I’m hardly in the midst of the Ginza district of Tokyo. And yet, I cannot escape the pulls of 21st century interconnectivity. No matter how remote an island Nakanoshima is, if it’s accessible, it’s wired. Even now, my hand is gently moving across the tatami mat in a private room of the Oki Ryokan, accompanied by the gentle hum of the heater and the hushed Japanese conversations next door… buoyed by the hydraulics of the construction equipment ensuring a secure place for future ships to dock.
If I should somehow forget the time my means of escape will approach the island, there are speakers scattered everywhere, interrupting my moments of zen as I gaze longingly at the fish in the shallow waters of the northern coast, reminding me of noon with a siren that should be reserved for warnings of incoming enemy aircraft.
Despite the inconveniences this technology may bring those truly seeking to get away, it provides many wonders in return.
The tenmondai (天文台, observatory) allows sights not long realized by human eyes to come into focus, humbled by our desire to reach into the unknown. The craters of the moon as clear as if we were in an Apollo spacecraft on approach. Two stars caught in each other’s gravitational pull over two hundred million light-years away, yet close enough to touch in my mind.
And the opportunities it affords by allowing me to come into contact with fellow travelers and residents alike…
Onsen-goers who enjoy the not-so-tepid sulfurous waters of the Nishiku (西区) and Higashiku (東区) hot springs, milky-white from the effects of dormant Ontake (御岳). One of the few native children, giggling as her father makes sure she bathes properly, unabashed in the presence of so many others.
I know I’m still new to this world, a child attempting to understand divine intent. There are still those that came before me to this island, wanderlust and courage in their hearts, inspiration in their eyes.
Their descendents follow their footsteps to honor the memory. A family of five brothers and sisters retrace the journey their parents undertook in 1946. At a time in postwar Japan, when Okinawa remained in seige and overseas travel was questionable, a single family set out to explore their homeland to remind them that despite the horrors of war and whatever changes lay in the future of their country, some aspects of culture are eternal. Some things cannot be taken away by force, a broken spirit, or a great loss. The feelings we hold, the memories we cherish, that adventurous desire to prove our self-worth and break boundaries some dare not.

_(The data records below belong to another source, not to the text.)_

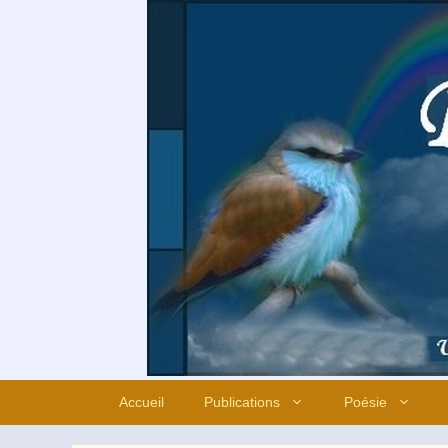
Aller
au
contenu
Accueil
Publications
Poésie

It takes 7 hours 20 minutes to reach Nakanoshima from Kagoshima South Dwarf, at a roundtrip cost of ¥12,020. As I mentioned, there is currently a lot of construction going on all over the island… a surprising amount. The onsen are free and very nice; sulfuric and mineral-rich. The people are friendly and few. It’s about 8.5 km from the Nishiku area (literally “western district”) to the top of Ontake, but the view of the island is well worth it; it’s completely unrestricted up there; if you like, you can sacrifice yourself to the volcano in one of the five or six fissures, but I wouldn’t recommend it.
The observatory is definitely worth a view; it’s open from 7:30 PM to 11:30 PM Weds-Sat, but you need to get the attention of the man running the place; he might not have it open if there don’t appear to be any visitors:
Overall, this is just a pleasant stretch of farmland filled with retired couples and a few families wanting a safe life for their kids. Most of the walking is restricted to the paved road – believe me, you don’t want to try to navigate the dense bamboo – but the northern side is very quiet and scenic; be sure to take most of the morning and afternoon to trudge out to the northeast cape (セリ岬).